» **Problem description**: Return the heat transfer fin passage word for word, in full.

[Given text]

On the heat transfer fins 2, plural (in the present embodiment, two) a set of guide fins 21a and 21b and a set of guide fins 21c and 21d arranged straightly from upstream to downstream in the flow direction of the air flow are formed, by cutting and raising, on the heat transfer fin 2 surfaces on both sides of each of the heat transfer fins 3 (i.e., the lower side and the upper side of each of the heat transfer fins 3). Straight lines L₁ and L₂ that hypothetically interconnect the guide fins 21a and 21b and the guide fins 21c and 21d slant with respect to the flow direction of the air flow so as to guide the air flow in the vicinities of the heat transfer tubes 3 to rear sides of the heat transfer tubes 3 in the flow direction of the air flow. Here, attack angles α₁ and α₂ that the straight lines L₁ and L₂ form with respect to the flow direction of the air flow are set to be within the range of 10° to 30°.

[/Given text]
[Provided records]

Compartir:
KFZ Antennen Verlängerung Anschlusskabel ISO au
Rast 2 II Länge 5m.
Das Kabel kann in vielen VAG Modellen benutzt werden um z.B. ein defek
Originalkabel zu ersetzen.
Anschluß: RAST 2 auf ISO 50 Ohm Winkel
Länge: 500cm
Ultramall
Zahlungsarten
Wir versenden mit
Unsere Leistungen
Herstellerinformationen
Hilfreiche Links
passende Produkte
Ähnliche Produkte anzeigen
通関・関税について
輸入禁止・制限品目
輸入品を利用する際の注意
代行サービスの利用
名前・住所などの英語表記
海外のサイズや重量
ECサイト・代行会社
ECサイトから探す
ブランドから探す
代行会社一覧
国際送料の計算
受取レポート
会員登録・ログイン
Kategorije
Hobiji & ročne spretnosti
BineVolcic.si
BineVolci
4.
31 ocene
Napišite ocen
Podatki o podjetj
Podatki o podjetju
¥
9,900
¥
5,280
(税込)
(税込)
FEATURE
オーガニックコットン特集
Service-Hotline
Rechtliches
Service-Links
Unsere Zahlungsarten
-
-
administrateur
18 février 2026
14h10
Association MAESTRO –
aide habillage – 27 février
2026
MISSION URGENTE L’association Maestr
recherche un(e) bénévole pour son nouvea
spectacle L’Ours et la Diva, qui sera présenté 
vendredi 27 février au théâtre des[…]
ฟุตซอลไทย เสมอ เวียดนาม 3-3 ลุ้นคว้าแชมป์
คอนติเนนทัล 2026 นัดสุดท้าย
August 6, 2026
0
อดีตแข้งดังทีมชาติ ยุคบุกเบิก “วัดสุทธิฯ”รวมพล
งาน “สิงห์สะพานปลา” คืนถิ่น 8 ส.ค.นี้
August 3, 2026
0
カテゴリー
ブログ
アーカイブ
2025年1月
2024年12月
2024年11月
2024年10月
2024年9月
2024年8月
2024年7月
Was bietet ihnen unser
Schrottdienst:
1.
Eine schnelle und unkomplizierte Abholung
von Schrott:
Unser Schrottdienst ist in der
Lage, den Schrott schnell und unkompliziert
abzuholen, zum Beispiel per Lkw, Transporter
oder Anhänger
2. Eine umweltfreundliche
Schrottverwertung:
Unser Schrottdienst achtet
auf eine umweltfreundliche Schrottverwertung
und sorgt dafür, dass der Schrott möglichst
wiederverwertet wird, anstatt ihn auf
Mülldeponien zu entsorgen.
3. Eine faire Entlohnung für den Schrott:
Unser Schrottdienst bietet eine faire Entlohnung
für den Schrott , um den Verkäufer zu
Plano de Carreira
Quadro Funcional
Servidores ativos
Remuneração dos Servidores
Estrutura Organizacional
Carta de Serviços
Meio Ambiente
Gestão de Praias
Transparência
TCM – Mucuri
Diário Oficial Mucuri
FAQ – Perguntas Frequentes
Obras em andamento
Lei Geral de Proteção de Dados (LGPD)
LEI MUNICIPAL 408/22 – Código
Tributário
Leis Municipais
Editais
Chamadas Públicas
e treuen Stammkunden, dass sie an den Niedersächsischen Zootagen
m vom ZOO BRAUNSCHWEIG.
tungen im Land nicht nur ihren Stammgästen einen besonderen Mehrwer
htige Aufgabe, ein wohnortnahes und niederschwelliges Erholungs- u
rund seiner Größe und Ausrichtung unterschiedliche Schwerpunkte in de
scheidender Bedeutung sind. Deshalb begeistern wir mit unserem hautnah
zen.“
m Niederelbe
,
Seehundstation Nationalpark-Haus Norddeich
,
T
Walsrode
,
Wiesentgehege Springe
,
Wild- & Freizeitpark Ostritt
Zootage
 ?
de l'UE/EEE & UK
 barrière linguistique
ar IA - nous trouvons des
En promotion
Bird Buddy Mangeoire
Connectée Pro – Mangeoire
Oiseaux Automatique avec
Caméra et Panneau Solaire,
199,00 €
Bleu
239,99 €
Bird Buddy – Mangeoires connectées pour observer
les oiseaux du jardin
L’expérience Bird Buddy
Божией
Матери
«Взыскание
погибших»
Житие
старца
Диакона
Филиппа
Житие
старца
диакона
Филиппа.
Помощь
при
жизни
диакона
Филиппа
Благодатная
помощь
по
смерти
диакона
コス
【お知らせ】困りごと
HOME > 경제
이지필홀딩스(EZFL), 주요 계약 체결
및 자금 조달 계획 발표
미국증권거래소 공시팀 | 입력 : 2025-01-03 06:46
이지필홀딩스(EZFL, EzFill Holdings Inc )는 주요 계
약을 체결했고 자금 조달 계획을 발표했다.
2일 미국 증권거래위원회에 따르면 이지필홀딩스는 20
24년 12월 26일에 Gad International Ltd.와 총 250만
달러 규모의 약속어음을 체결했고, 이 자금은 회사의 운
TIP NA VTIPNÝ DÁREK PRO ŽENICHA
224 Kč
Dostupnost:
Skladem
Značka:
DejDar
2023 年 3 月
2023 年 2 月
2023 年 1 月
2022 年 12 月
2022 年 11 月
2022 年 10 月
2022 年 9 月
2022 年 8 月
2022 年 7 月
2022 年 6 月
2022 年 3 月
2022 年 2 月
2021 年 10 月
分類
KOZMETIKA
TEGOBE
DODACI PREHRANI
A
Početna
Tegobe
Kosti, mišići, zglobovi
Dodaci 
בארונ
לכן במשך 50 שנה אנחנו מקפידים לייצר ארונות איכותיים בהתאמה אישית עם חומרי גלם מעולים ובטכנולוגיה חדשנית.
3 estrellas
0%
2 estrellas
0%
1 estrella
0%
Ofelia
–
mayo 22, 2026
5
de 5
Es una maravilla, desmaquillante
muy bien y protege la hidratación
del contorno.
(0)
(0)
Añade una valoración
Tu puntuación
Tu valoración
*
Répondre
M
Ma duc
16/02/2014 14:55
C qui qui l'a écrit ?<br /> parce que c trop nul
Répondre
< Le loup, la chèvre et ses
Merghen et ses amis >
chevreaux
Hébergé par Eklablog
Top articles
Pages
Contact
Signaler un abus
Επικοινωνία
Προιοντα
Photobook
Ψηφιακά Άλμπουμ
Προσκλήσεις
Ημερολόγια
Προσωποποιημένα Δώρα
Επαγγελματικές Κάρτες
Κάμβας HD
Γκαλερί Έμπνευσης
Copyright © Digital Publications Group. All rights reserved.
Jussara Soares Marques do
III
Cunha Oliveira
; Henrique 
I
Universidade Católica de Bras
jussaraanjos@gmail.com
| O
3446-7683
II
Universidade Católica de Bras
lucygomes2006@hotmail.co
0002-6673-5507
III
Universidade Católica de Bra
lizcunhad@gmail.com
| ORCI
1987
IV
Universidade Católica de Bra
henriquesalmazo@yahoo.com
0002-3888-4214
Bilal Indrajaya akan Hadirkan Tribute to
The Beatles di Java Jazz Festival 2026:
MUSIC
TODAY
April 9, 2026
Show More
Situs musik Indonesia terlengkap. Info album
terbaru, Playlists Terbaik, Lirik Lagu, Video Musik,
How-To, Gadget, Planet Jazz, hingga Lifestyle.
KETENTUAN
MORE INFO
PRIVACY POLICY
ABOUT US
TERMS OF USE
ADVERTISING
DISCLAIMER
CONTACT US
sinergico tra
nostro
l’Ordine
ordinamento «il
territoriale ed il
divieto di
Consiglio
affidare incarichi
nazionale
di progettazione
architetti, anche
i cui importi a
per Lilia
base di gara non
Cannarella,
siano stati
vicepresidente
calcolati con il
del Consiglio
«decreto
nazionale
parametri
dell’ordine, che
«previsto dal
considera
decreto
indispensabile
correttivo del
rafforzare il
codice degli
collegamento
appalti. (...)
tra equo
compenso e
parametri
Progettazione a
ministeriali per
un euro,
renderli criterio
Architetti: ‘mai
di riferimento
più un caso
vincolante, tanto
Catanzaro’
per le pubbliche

[/Provided records]

» **Response to this exercise**:
On the heat transfer fins 2, plural (in the present embodiment, two) a set of guide fins 21a and 21b and a set of guide fins 21c and 21d arranged straightly from upstream to downstream in the flow direction of the air flow are formed, by cutting and raising, on the heat transfer fin 2 surfaces on both sides of each of the heat transfer fins 3 (i.e., the lower side and the upper side of each of the heat transfer fins 3). Straight lines L₁ and L₂ that hypothetically interconnect the guide fins 21a and 21b and the guide fins 21c and 21d slant with respect to the flow direction of the air flow so as to guide the air flow in the vicinities of the heat transfer tubes 3 to rear sides of the heat transfer tubes 3 in the flow direction of the air flow. Here, attack angles α₁ and α₂ that the straight lines L₁ and L₂ form with respect to the flow direction of the air flow are set to be within the range of 10° to 30°.